» Exercise brief
Output all records exactly, with no images.
[Opening Materials provided section]
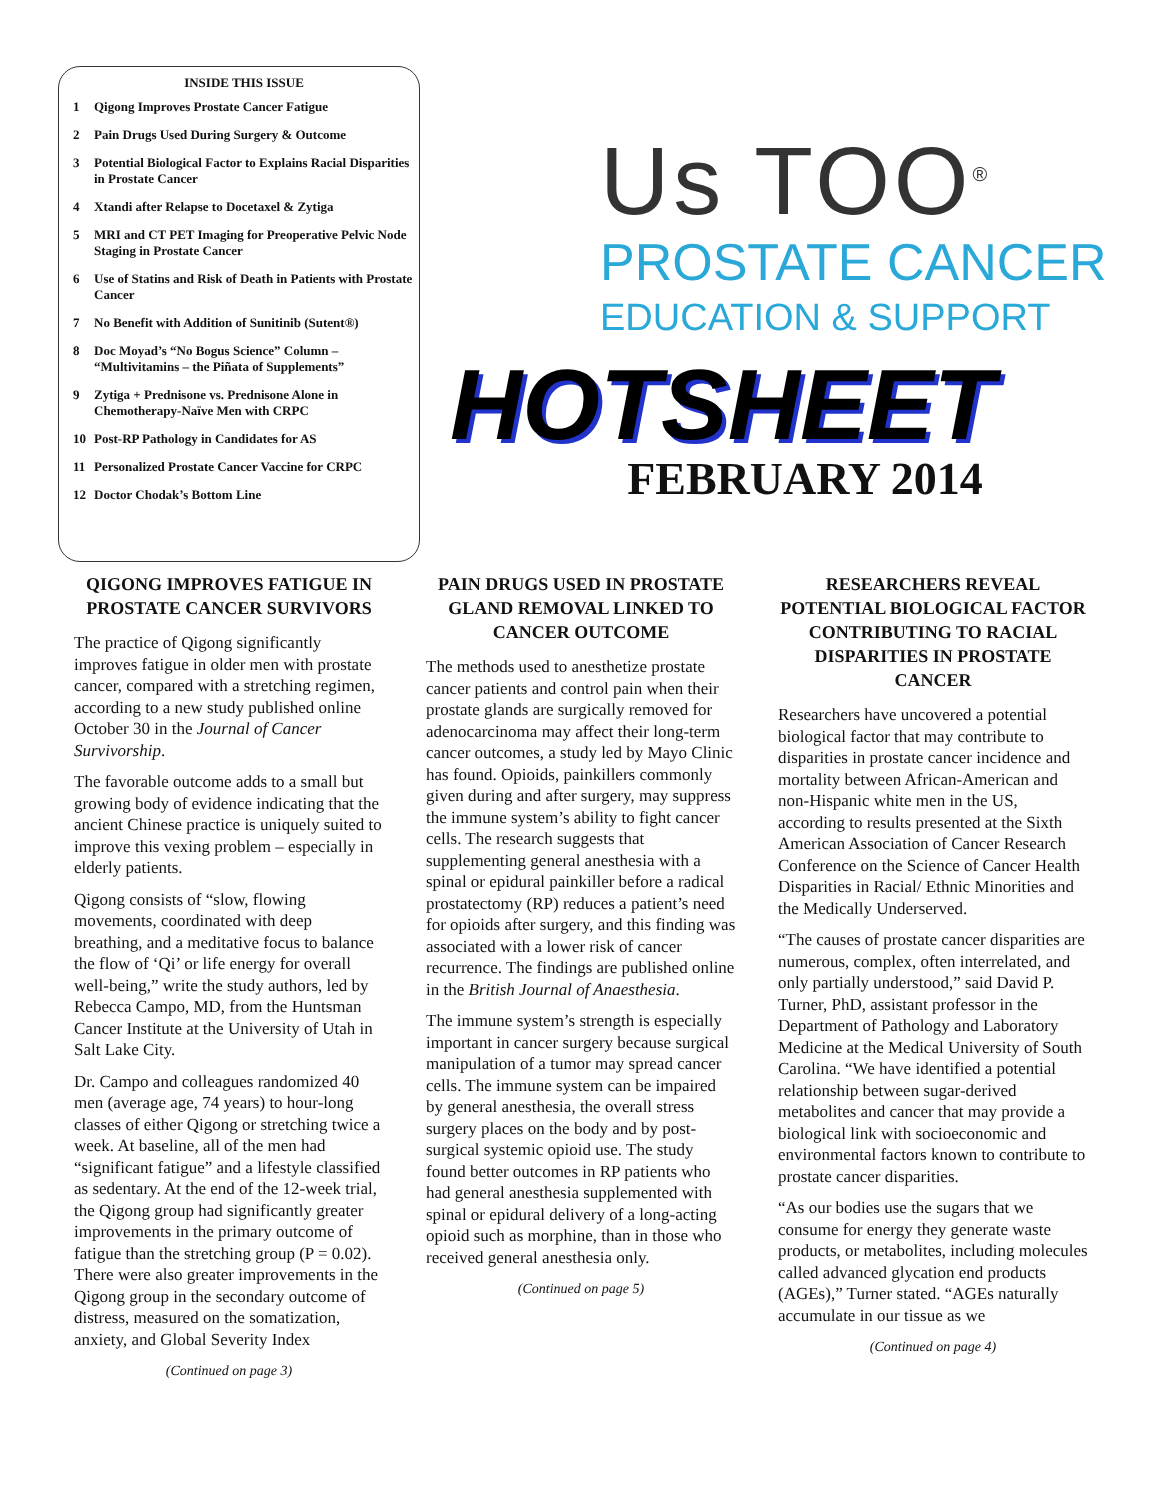INSIDE THIS ISSUE
| 1 | Qigong Improves Prostate Cancer Fatigue |
| 2 | Pain Drugs Used During Surgery & Outcome |
| 3 | Potential Biological Factor to Explains Racial Disparities in Prostate Cancer |
| 4 | Xtandi after Relapse to Docetaxel & Zytiga |
| 5 | MRI and CT PET Imaging for Preoperative Pelvic Node Staging in Prostate Cancer |
| 6 | Use of Statins and Risk of Death in Patients with Prostate Cancer |
| 7 | No Benefit with Addition of Sunitinib (Sutent®) |
| 8 | Doc Moyad’s “No Bogus Science” Column – “Multivitamins – the Piñata of Supplements” |
| 9 | Zytiga + Prednisone vs. Prednisone Alone in Chemotherapy-Naïve Men with CRPC |
| 10 | Post-RP Pathology in Candidates for AS |
| 11 | Personalized Prostate Cancer Vaccine for CRPC |
| 12 | Doctor Chodak’s Bottom Line |
Us TOO<sup>®</sup>
PROSTATE CANCER
EDUCATION & SUPPORT
HOTSHEET
FEBRUARY 2014
QIGONG IMPROVES FATIGUE IN PROSTATE CANCER SURVIVORS
The practice of Qigong significantly improves fatigue in older men with prostate cancer, compared with a stretching regimen, according to a new study published online October 30 in the Journal of Cancer Survivorship.
The favorable outcome adds to a small but growing body of evidence indicating that the ancient Chinese practice is uniquely suited to improve this vexing problem – especially in elderly patients.
Qigong consists of “slow, flowing movements, coordinated with deep breathing, and a meditative focus to balance the flow of ‘Qi’ or life energy for overall well-being,” write the study authors, led by Rebecca Campo, MD, from the Huntsman Cancer Institute at the University of Utah in Salt Lake City.
Dr. Campo and colleagues randomized 40 men (average age, 74 years) to hour-long classes of either Qigong or stretching twice a week. At baseline, all of the men had “significant fatigue” and a lifestyle classified as sedentary. At the end of the 12-week trial, the Qigong group had significantly greater improvements in the primary outcome of fatigue than the stretching group (P = 0.02). There were also greater improvements in the Qigong group in the secondary outcome of distress, measured on the somatization, anxiety, and Global Severity Index
(Continued on page 3)
PAIN DRUGS USED IN PROSTATE GLAND REMOVAL LINKED TO CANCER OUTCOME
The methods used to anesthetize prostate cancer patients and control pain when their prostate glands are surgically removed for adenocarcinoma may affect their long-term cancer outcomes, a study led by Mayo Clinic has found. Opioids, painkillers commonly given during and after surgery, may suppress the immune system’s ability to fight cancer cells. The research suggests that supplementing general anesthesia with a spinal or epidural painkiller before a radical prostatectomy (RP) reduces a patient’s need for opioids after surgery, and this finding was associated with a lower risk of cancer recurrence. The findings are published online in the British Journal of Anaesthesia.
The immune system’s strength is especially important in cancer surgery because surgical manipulation of a tumor may spread cancer cells. The immune system can be impaired by general anesthesia, the overall stress surgery places on the body and by post-surgical systemic opioid use. The study found better outcomes in RP patients who had general anesthesia supplemented with spinal or epidural delivery of a long-acting opioid such as morphine, than in those who received general anesthesia only.
(Continued on page 5)
RESEARCHERS REVEAL POTENTIAL BIOLOGICAL FACTOR CONTRIBUTING TO RACIAL DISPARITIES IN PROSTATE CANCER
Researchers have uncovered a potential biological factor that may contribute to disparities in prostate cancer incidence and mortality between African-American and non-Hispanic white men in the US, according to results presented at the Sixth American Association of Cancer Research Conference on the Science of Cancer Health Disparities in Racial/ Ethnic Minorities and the Medically Underserved.
“The causes of prostate cancer disparities are numerous, complex, often interrelated, and only partially understood,” said David P. Turner, PhD, assistant professor in the Department of Pathology and Laboratory Medicine at the Medical University of South Carolina. “We have identified a potential relationship between sugar-derived metabolites and cancer that may provide a biological link with socioeconomic and environmental factors known to contribute to prostate cancer disparities.
“As our bodies use the sugars that we consume for energy they generate waste products, or metabolites, including molecules called advanced glycation end products (AGEs),” Turner stated. “AGEs naturally accumulate in our tissue as we
(Continued on page 4)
[Closing Materials provided section]
» Answer to the problem
INSIDE THIS ISSUE
| 1 | Qigong Improves Prostate Cancer Fatigue |
| 2 | Pain Drugs Used During Surgery & Outcome |
| 3 | Potential Biological Factor to Explains Racial Disparities in Prostate Cancer |
| 4 | Xtandi after Relapse to Docetaxel & Zytiga |
| 5 | MRI and CT PET Imaging for Preoperative Pelvic Node Staging in Prostate Cancer |
| 6 | Use of Statins and Risk of Death in Patients with Prostate Cancer |
| 7 | No Benefit with Addition of Sunitinib (Sutent®) |
| 8 | Doc Moyad’s “No Bogus Science” Column – “Multivitamins – the Piñata of Supplements” |
| 9 | Zytiga + Prednisone vs. Prednisone Alone in Chemotherapy-Naïve Men with CRPC |
| 10 | Post-RP Pathology in Candidates for AS |
| 11 | Personalized Prostate Cancer Vaccine for CRPC |
| 12 | Doctor Chodak’s Bottom Line |
Us TOO<sup>®</sup>
PROSTATE CANCER
EDUCATION & SUPPORT
HOTSHEET
FEBRUARY 2014
QIGONG IMPROVES FATIGUE IN PROSTATE CANCER SURVIVORS
The practice of Qigong significantly improves fatigue in older men with prostate cancer, compared with a stretching regimen, according to a new study published online October 30 in the Journal of Cancer Survivorship.
The favorable outcome adds to a small but growing body of evidence indicating that the ancient Chinese practice is uniquely suited to improve this vexing problem – especially in elderly patients.
Qigong consists of “slow, flowing movements, coordinated with deep breathing, and a meditative focus to balance the flow of ‘Qi’ or life energy for overall well-being,” write the study authors, led by Rebecca Campo, MD, from the Huntsman Cancer Institute at the University of Utah in Salt Lake City.
Dr. Campo and colleagues randomized 40 men (average age, 74 years) to hour-long classes of either Qigong or stretching twice a week. At baseline, all of the men had “significant fatigue” and a lifestyle classified as sedentary. At the end of the 12-week trial, the Qigong group had significantly greater improvements in the primary outcome of fatigue than the stretching group (P = 0.02). There were also greater improvements in the Qigong group in the secondary outcome of distress, measured on the somatization, anxiety, and Global Severity Index
(Continued on page 3)
PAIN DRUGS USED IN PROSTATE GLAND REMOVAL LINKED TO CANCER OUTCOME
The methods used to anesthetize prostate cancer patients and control pain when their prostate glands are surgically removed for adenocarcinoma may affect their long-term cancer outcomes, a study led by Mayo Clinic has found. Opioids, painkillers commonly given during and after surgery, may suppress the immune system’s ability to fight cancer cells. The research suggests that supplementing general anesthesia with a spinal or epidural painkiller before a radical prostatectomy (RP) reduces a patient’s need for opioids after surgery, and this finding was associated with a lower risk of cancer recurrence. The findings are published online in the British Journal of Anaesthesia.
The immune system’s strength is especially important in cancer surgery because surgical manipulation of a tumor may spread cancer cells. The immune system can be impaired by general anesthesia, the overall stress surgery places on the body and by post-surgical systemic opioid use. The study found better outcomes in RP patients who had general anesthesia supplemented with spinal or epidural delivery of a long-acting opioid such as morphine, than in those who received general anesthesia only.
(Continued on page 5)
RESEARCHERS REVEAL POTENTIAL BIOLOGICAL FACTOR CONTRIBUTING TO RACIAL DISPARITIES IN PROSTATE CANCER
Researchers have uncovered a potential biological factor that may contribute to disparities in prostate cancer incidence and mortality between African-American and non-Hispanic white men in the US, according to results presented at the Sixth American Association of Cancer Research Conference on the Science of Cancer Health Disparities in Racial/ Ethnic Minorities and the Medically Underserved.
“The causes of prostate cancer disparities are numerous, complex, often interrelated, and only partially understood,” said David P. Turner, PhD, assistant professor in the Department of Pathology and Laboratory Medicine at the Medical University of South Carolina. “We have identified a potential relationship between sugar-derived metabolites and cancer that may provide a biological link with socioeconomic and environmental factors known to contribute to prostate cancer disparities.
“As our bodies use the sugars that we consume for energy they generate waste products, or metabolites, including molecules called advanced glycation end products (AGEs),” Turner stated. “AGEs naturally accumulate in our tissue as we
(Continued on page 4)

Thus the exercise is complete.